There’s been huge moments for Kerry in Croke Park over the past 15 years when they failed to execute the big plays when it mattered most. 2002 and 2011 come to mind. Yesterday, they showed remarkable poise in the most exacting environment and in the most horrendous conditions. First Anthony Maher, then Paul Geaney, Colm Cooper and Barry John Keane eschewed the chance to scrum-half the pressure when it came calling.
For the Dingle sharpshooter, it’s his stock in trade. Two critical points from play is nothing more than he’d expect from a half’s toil, but the lead point in the 63rd minute from Anthony Maher was the more fundamental in steadying Kerry’s hand. Next, the artful dodger Cooper was mangled on the endline as he strove to make it a three-point game — Geaney tapped over the free.
The insurance score? That came from a man described afterwards by Fitzmaurice as the unluckiest in the squad. If Barry John Keane was a slot machine in Las Vegas, they’d wheel him out of the casino into a backstreet alleyway for coming up trumps too often. In injury-time yesterday, he got one sight of the posts and swished like Jordan.
Having Colm Cooper and James O’Donoghue in front of you in the queue for inside-forward slots might break some aspirants, but Keane is relentless. He was unfairly taken off in the drawn Munster final and not picked for the replay. Even as far back as the Munster Championship opener in Thurles against Tipperary, he failed to finish the game, despite being one of Kerry’s best attackers on the day.
His manager recognises the frustration of the Tralee lad, a grandson of 1955 Kerry captain, John Dowling.
“He’s incredible,” said Fitzmaurice afterwards. “He has to be the unluckiest man in the squad because of the players that he’s competing with. His form line, going back to last June when we went to Portugal, has been incredible and his attitude has been even better. Another fella in his position could easily throw the toys out of the pram, but he’s been the ultimate pro. Even today, he only got five or six minutes at the end, but got involved a few times and kicked a great point so I couldn’t say enough about how good he has been and how well he’s playing in training. He’ll be trying to drive it on to get the (final) start he deserves.”
If the final seven minutes is regarded as disproportionately significant here, the Tyrone manager isn’t inclined to disagree. An hour’s slugging hadn’t separated the semi-finalists. Though Kerry had more control and possession, but what transpired was closer to what Harte would have envisaged.
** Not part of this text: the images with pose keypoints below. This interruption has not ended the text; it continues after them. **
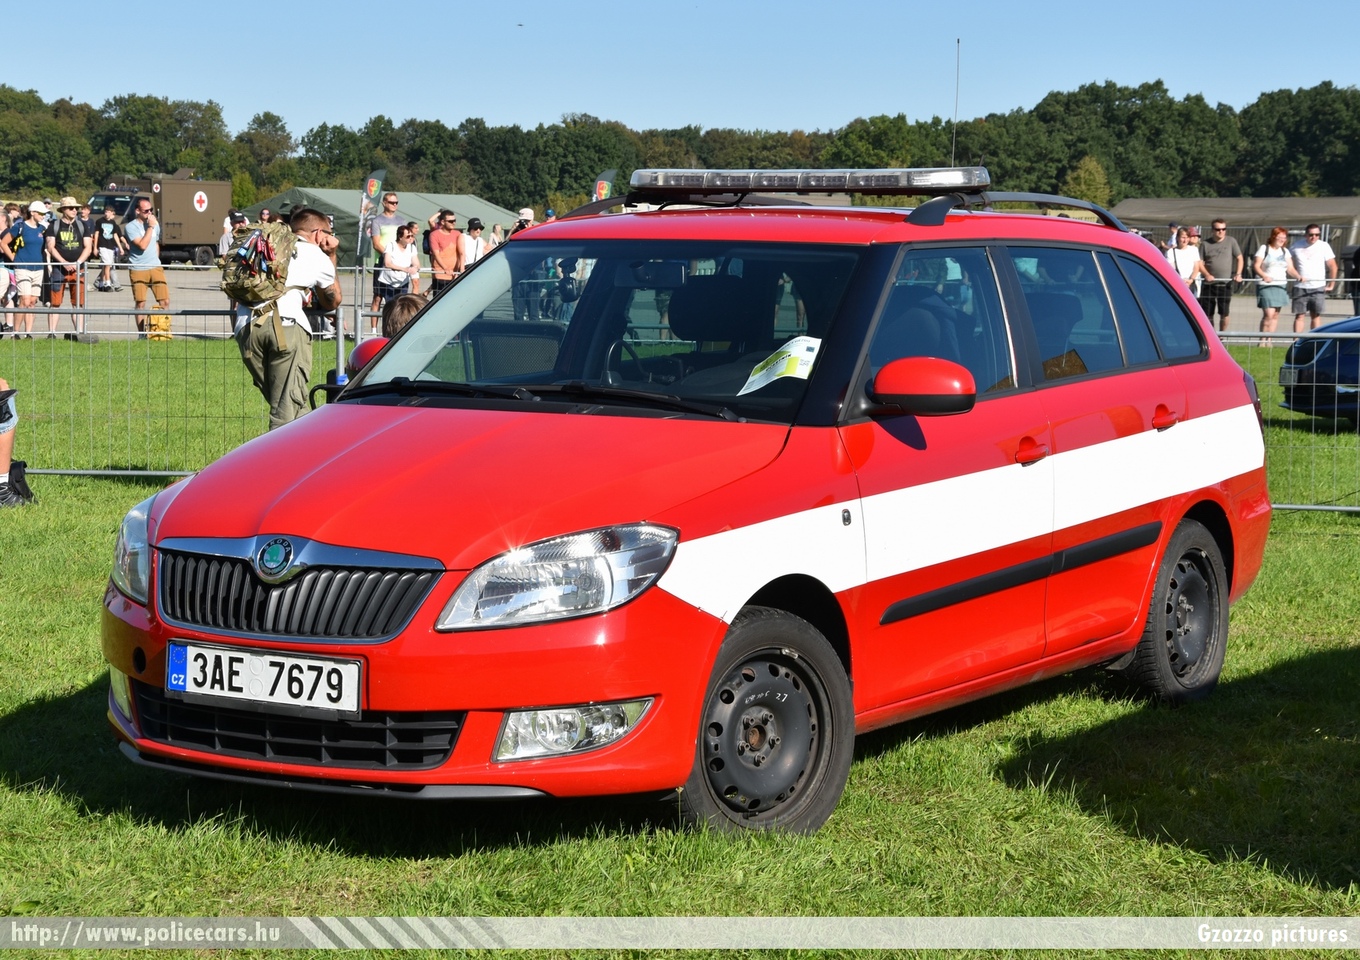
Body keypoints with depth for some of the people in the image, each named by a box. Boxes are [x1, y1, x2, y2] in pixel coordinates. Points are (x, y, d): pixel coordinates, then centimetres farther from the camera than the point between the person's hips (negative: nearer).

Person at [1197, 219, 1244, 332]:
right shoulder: (1205, 243, 4)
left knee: (1224, 314, 0)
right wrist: (1207, 275, -13)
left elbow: (1239, 258, 8)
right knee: (1207, 314, 3)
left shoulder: (1231, 241, 4)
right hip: (1209, 283, 1)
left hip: (1225, 284, -1)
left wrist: (1238, 274, -6)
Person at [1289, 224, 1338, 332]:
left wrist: (1331, 285, -1)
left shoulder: (1324, 246, 0)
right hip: (1300, 287, 0)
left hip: (1318, 287, 0)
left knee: (1316, 315, 4)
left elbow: (1333, 266, 2)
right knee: (1299, 316, 0)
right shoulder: (1296, 247, 3)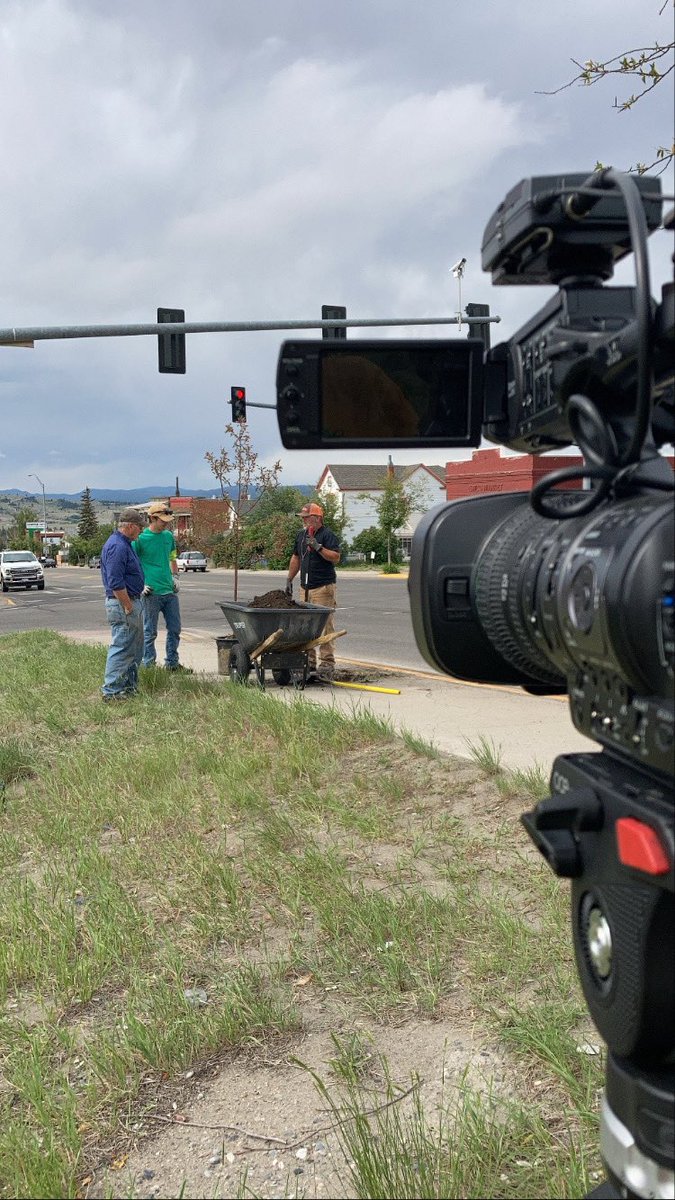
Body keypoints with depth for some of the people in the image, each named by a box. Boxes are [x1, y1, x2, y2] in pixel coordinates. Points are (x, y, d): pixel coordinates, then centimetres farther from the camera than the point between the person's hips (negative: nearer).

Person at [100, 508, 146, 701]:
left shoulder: (124, 544, 15)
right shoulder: (117, 546, -20)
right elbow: (116, 583, -24)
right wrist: (128, 607, -20)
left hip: (131, 601, 11)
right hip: (123, 603, -11)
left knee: (134, 648, 17)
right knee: (121, 647, -7)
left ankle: (130, 685, 26)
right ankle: (111, 690, -3)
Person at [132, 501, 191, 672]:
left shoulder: (169, 536, 10)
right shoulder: (140, 538, -9)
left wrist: (175, 577, 12)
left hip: (170, 591, 6)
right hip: (151, 593, -6)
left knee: (175, 629, 11)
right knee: (150, 632, 3)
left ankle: (172, 663, 23)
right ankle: (148, 666, 13)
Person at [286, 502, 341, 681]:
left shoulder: (327, 535, -6)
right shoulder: (302, 535, 17)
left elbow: (336, 557, -16)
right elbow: (296, 558, 26)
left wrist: (318, 547, -22)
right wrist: (289, 579, 23)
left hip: (324, 587, -8)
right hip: (306, 587, 8)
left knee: (324, 625, -10)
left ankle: (327, 665, -9)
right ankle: (309, 663, 15)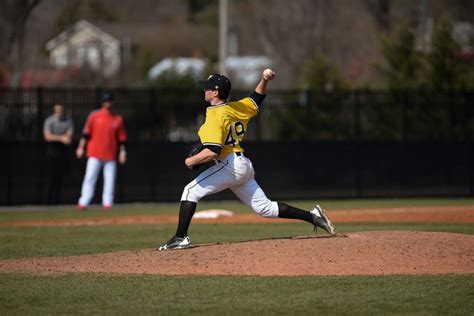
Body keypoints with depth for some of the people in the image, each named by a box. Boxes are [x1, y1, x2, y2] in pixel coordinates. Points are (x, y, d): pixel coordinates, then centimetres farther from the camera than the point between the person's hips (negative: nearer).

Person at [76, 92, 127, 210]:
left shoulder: (118, 119, 8)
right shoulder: (94, 116, 3)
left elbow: (121, 138, 9)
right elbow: (86, 133, 3)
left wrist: (122, 151, 0)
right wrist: (81, 147, -2)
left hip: (111, 156, 2)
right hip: (95, 154, -2)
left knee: (110, 180, -2)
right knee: (90, 178, -6)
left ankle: (107, 203, 3)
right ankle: (83, 203, -7)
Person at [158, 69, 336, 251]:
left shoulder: (215, 117, -14)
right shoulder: (234, 108, 12)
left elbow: (212, 151, -24)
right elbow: (256, 99, 29)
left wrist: (192, 161, -12)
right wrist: (264, 81, 13)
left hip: (230, 165, -9)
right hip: (244, 166, 9)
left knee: (191, 191, -8)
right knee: (265, 208, 13)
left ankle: (180, 238, -16)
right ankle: (313, 217, 11)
They had goal chances where Kerry created none — though he was black-carded after 15 minutes, Marc Ó Sé had already effected one of the blocks of the season to deny Darren McCurry. Brendan Kealy made a season-defining save from Bradley, not unlike the one Paschal McConnell produced at the other end when these counties met in the final seven years ago.
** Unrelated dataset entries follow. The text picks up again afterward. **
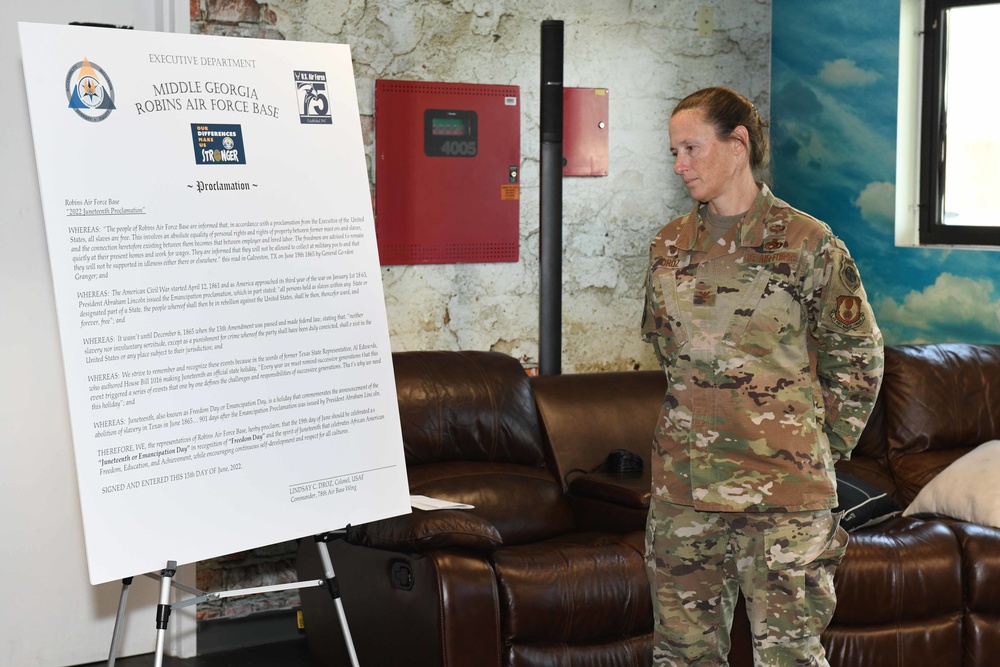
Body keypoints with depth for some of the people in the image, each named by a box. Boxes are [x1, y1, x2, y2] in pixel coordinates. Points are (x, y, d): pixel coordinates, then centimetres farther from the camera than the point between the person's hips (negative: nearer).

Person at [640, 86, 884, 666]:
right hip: (682, 487, 5)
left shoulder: (808, 243, -5)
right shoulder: (669, 247, 9)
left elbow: (859, 356, 2)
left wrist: (821, 447, 4)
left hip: (781, 487, -5)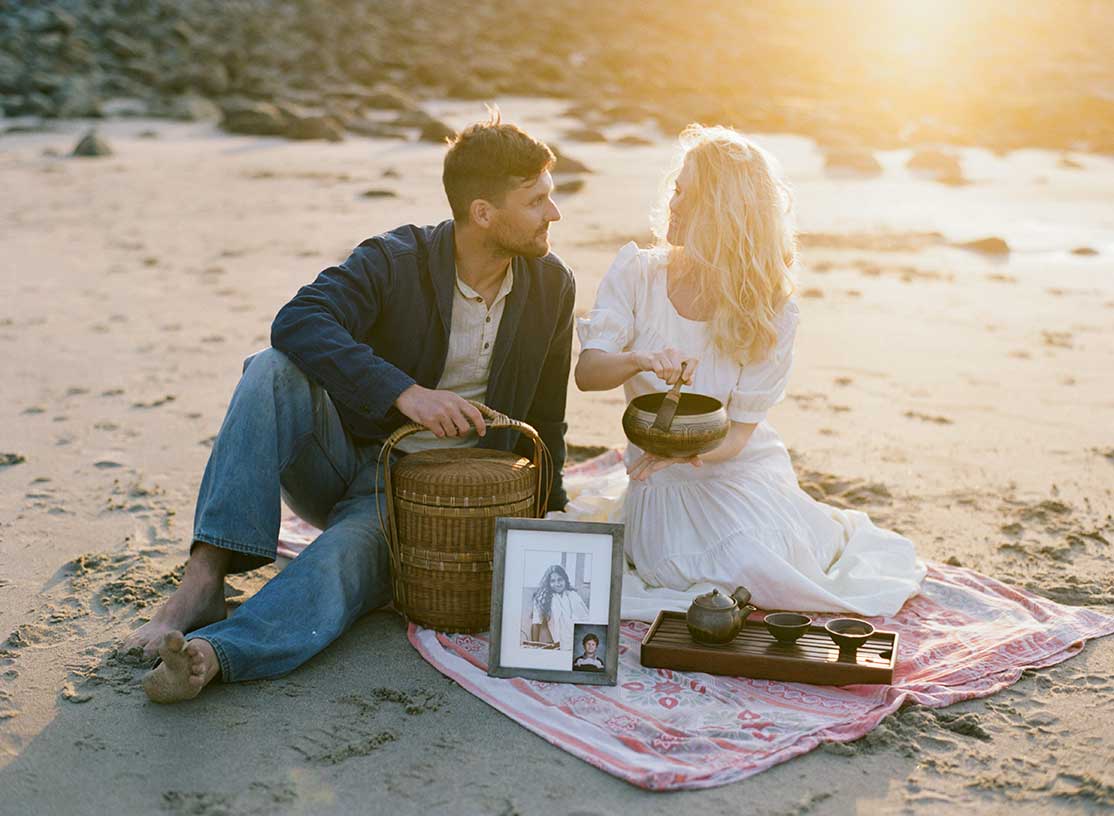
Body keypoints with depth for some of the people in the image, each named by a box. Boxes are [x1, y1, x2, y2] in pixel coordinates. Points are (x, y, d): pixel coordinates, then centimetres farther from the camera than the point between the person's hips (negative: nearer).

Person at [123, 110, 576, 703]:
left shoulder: (551, 287, 1)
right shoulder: (395, 260, -11)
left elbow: (544, 420, 13)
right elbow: (298, 322, -30)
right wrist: (405, 394, -40)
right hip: (344, 457, 0)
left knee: (345, 557, -34)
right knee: (274, 372, -30)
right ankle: (204, 580, -35)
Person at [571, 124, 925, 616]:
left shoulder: (771, 311, -13)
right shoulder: (636, 272, -7)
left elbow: (738, 432, -12)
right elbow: (587, 372, -17)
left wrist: (689, 448, -35)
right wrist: (639, 361, -40)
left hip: (737, 471, -1)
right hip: (659, 482, 1)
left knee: (762, 572, -25)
“We created the next two or three scoring chances (after Bradley’s equaliser), but we didn’t take them and when you don’t take them, that sort of puts pay to all that good work and drive and momentum. We didn’t back it up on the scoreboard so the momentum went astray for that reason,” Harte accepted.
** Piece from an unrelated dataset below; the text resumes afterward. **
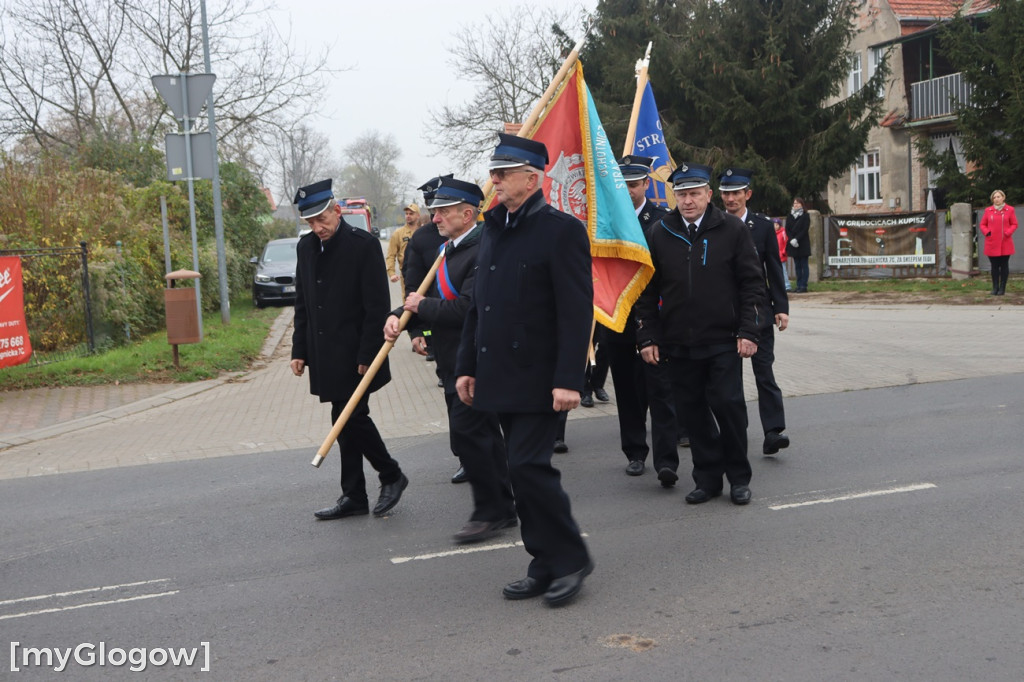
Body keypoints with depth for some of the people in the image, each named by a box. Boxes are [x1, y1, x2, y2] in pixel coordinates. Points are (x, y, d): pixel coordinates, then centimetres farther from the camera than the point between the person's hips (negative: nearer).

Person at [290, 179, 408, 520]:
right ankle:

When Padraig McNulty went down close to the Kerry goal in the dying minutes, it amounted to a “decent call” for a penalty, in Harte’s eyes. Whether the legacy of Tiernan McCann’s theatrical collapse in the quarter-final was a factor or not, ref Maurice Deegan was more inclined to reach for sanction for feigning rather than a second Tyrone penalty.
McNulty was one of four Tyrone replacements, but they had nothing like the cumulative impact of Fitzmaurice’s changes. Geaney and Keane had four points between them, Fionn Fitzgerald did superbly for a man who wasn’t seen since saving their bacon in the drawn Munster final.
With James O’Donoghue’s inclusion hogging headlines — “it was no risk”, insisted Fitzmaurice — Bryan Sheehan’s exclusion for Johnny Buckley slipped under the radar. The Dr Crokes man vindicated the call in spectacular fashion, producing a more rounded 70-odd minutes than even Donnchadh Walsh yesterday. That says something.
Eight Kerry attackers contributed to their scoring haul, and with the spread of form at this stage as wide as it is long, who would bet against Tommy Walsh or Paul Galvin having a say in September?